[[ Study material, beginning ]]
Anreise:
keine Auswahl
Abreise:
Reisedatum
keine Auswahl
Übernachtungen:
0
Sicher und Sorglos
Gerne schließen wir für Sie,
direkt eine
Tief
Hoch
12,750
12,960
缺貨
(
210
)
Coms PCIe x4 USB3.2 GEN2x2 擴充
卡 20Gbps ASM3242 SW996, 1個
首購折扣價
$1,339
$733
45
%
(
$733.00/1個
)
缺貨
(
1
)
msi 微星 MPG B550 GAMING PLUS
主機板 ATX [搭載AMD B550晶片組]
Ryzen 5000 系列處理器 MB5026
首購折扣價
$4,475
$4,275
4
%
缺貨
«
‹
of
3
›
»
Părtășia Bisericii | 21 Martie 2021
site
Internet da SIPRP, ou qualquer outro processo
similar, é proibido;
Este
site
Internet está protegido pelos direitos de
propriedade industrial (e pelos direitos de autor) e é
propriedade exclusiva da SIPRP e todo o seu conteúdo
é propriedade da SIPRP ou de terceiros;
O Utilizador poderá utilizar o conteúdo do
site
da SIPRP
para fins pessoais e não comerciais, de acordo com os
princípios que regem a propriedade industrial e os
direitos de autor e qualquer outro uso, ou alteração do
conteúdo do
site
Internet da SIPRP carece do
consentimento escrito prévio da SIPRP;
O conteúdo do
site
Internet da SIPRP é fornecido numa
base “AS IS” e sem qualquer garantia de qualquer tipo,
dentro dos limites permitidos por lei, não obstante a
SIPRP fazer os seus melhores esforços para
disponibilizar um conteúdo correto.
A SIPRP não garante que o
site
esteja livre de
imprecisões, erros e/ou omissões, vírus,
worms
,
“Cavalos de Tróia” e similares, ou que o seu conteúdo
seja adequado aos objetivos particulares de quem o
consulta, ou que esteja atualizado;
[[ Study material, end ]]
[[ Study material, beginning ]]
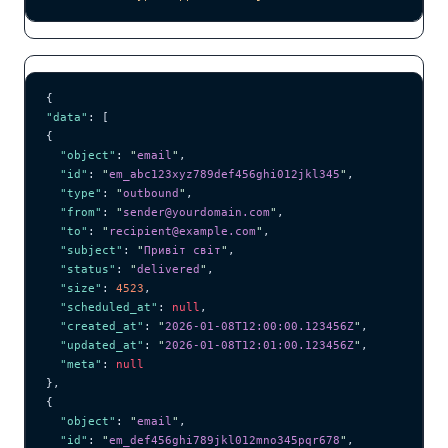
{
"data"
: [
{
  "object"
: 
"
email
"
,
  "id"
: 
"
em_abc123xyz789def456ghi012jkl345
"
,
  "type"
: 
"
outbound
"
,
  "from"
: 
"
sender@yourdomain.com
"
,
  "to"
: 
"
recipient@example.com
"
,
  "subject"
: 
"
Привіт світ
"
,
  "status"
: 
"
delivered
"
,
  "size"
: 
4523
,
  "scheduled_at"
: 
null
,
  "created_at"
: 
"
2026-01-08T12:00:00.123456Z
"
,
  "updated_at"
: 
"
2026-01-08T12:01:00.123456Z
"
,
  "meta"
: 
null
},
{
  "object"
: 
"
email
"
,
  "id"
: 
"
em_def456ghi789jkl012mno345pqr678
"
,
[[ Study material, end ]]
The task -> Search the data for "direitos". Copy every line that has it.

Answer space ->
Internet está protegido pelos direitos de
propriedade industrial (e pelos direitos de autor) e é
direitos de autor e qualquer outro uso, ou alteração do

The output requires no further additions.